> [Task objective]
Your reply should reproduce all the data below exactly while excluding the pictures.

(Input data Opens)

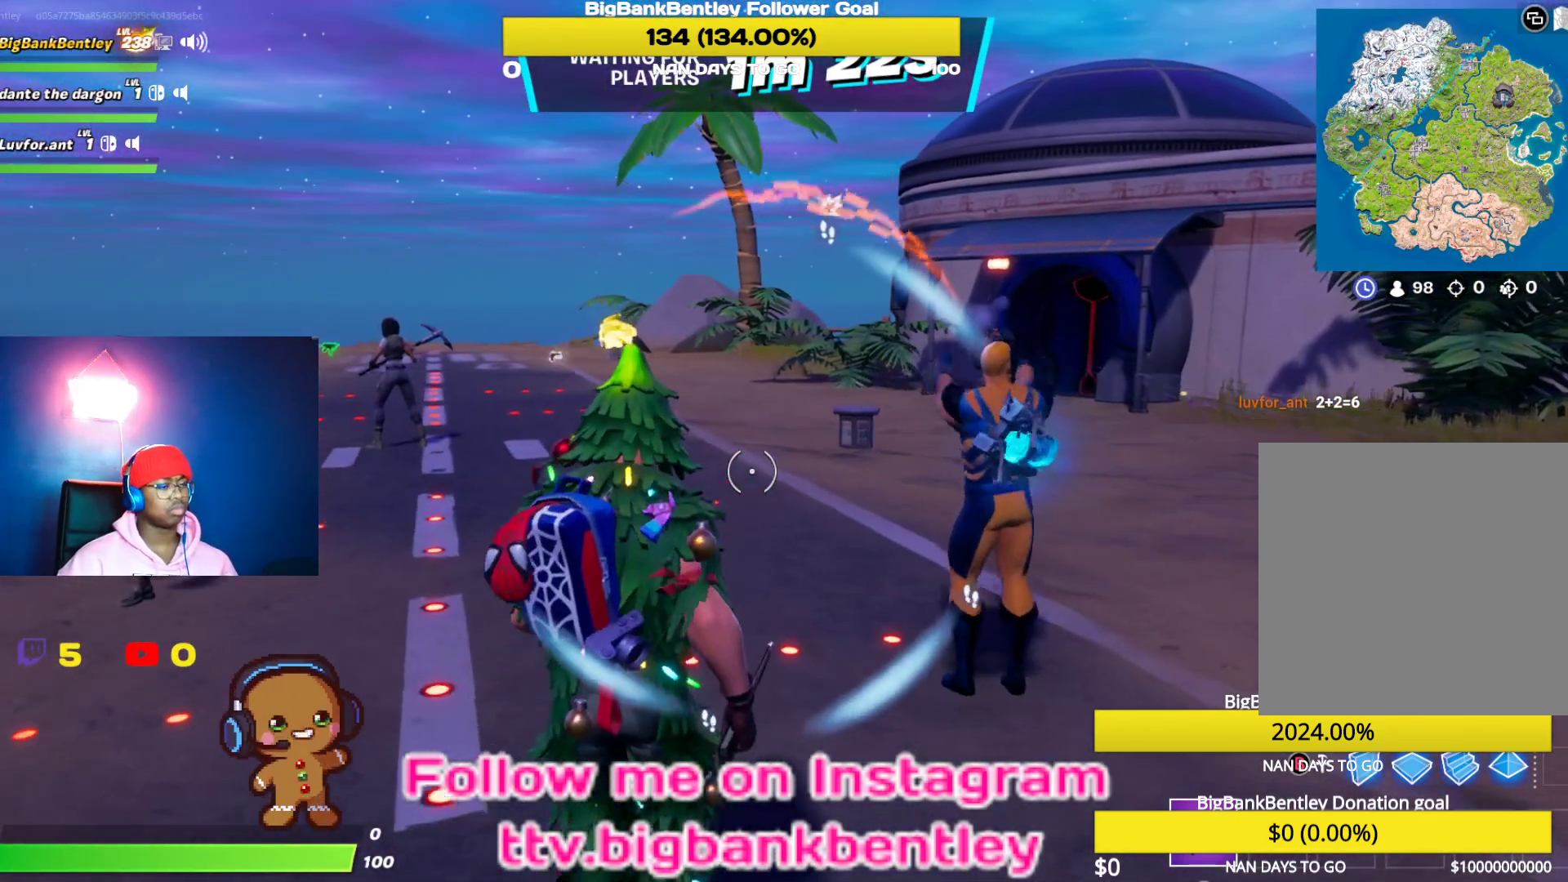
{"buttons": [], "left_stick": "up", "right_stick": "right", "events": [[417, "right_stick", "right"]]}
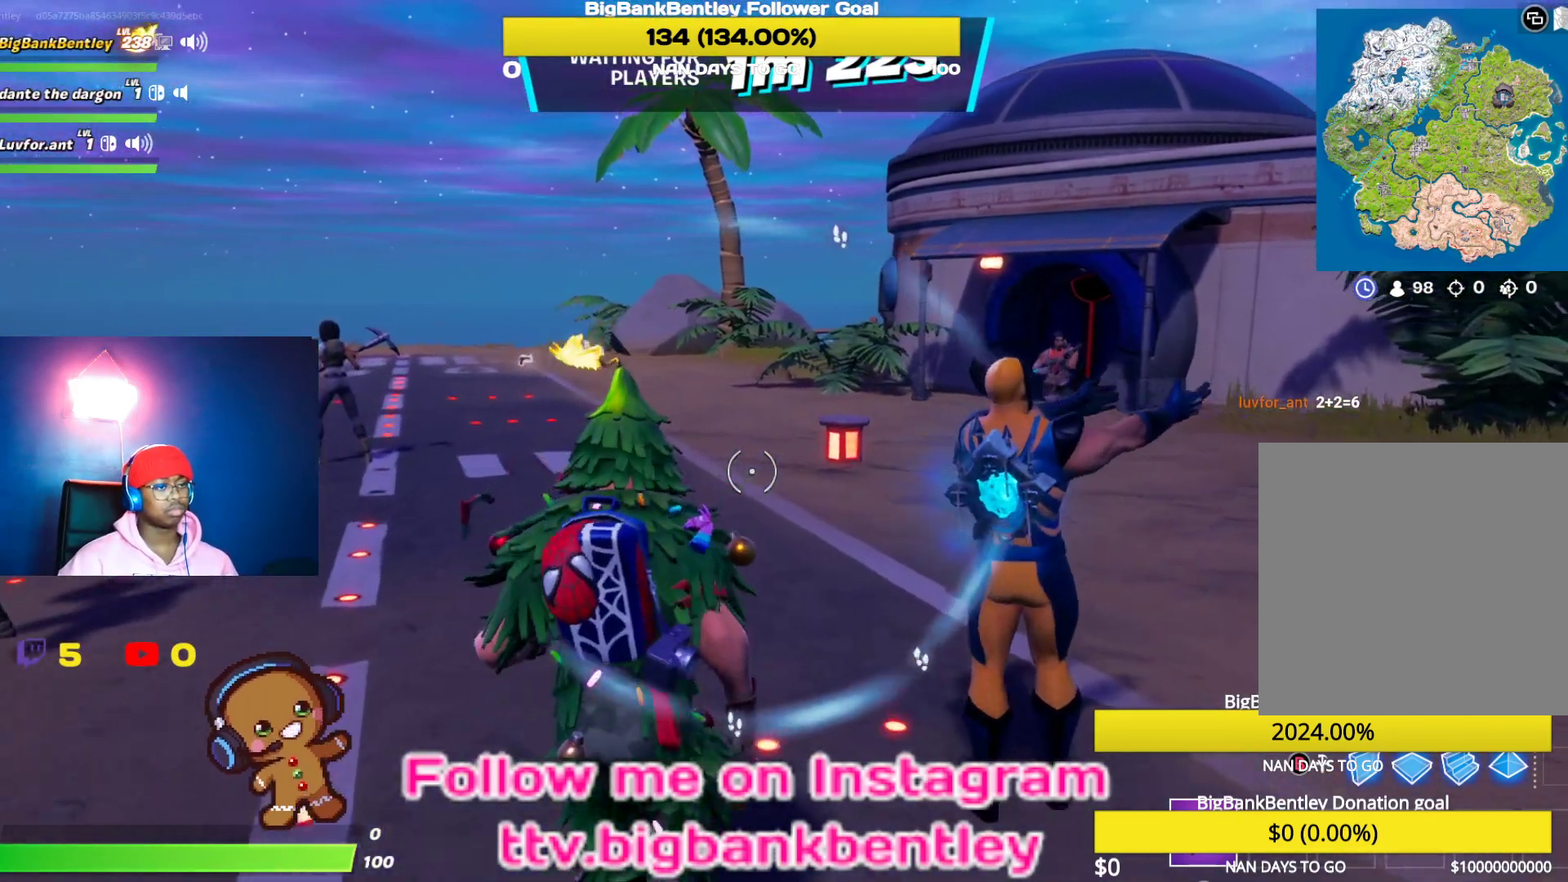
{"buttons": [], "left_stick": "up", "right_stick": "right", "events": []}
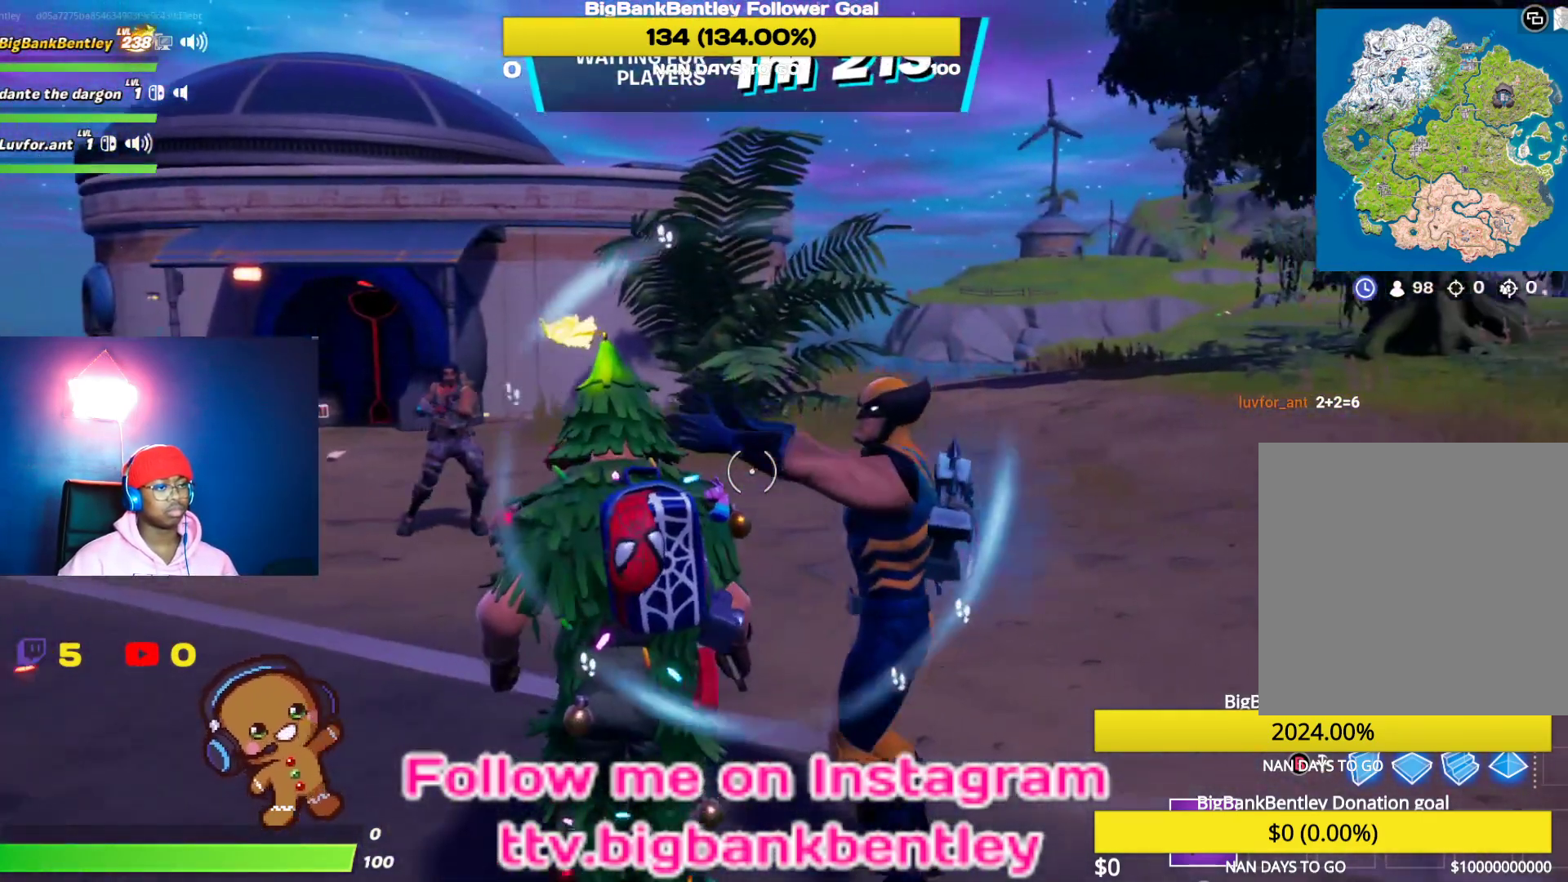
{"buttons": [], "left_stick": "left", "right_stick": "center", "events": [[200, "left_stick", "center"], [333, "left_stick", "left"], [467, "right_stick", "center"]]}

(Input data Closes)

> [Solution for this task]
{"buttons": [], "left_stick": "up", "right_stick": "right", "events": [[417, "right_stick", "right"]]}
{"buttons": [], "left_stick": "up", "right_stick": "right", "events": []}
{"buttons": [], "left_stick": "left", "right_stick": "center", "events": [[200, "left_stick", "center"], [333, "left_stick", "left"], [467, "right_stick", "center"]]}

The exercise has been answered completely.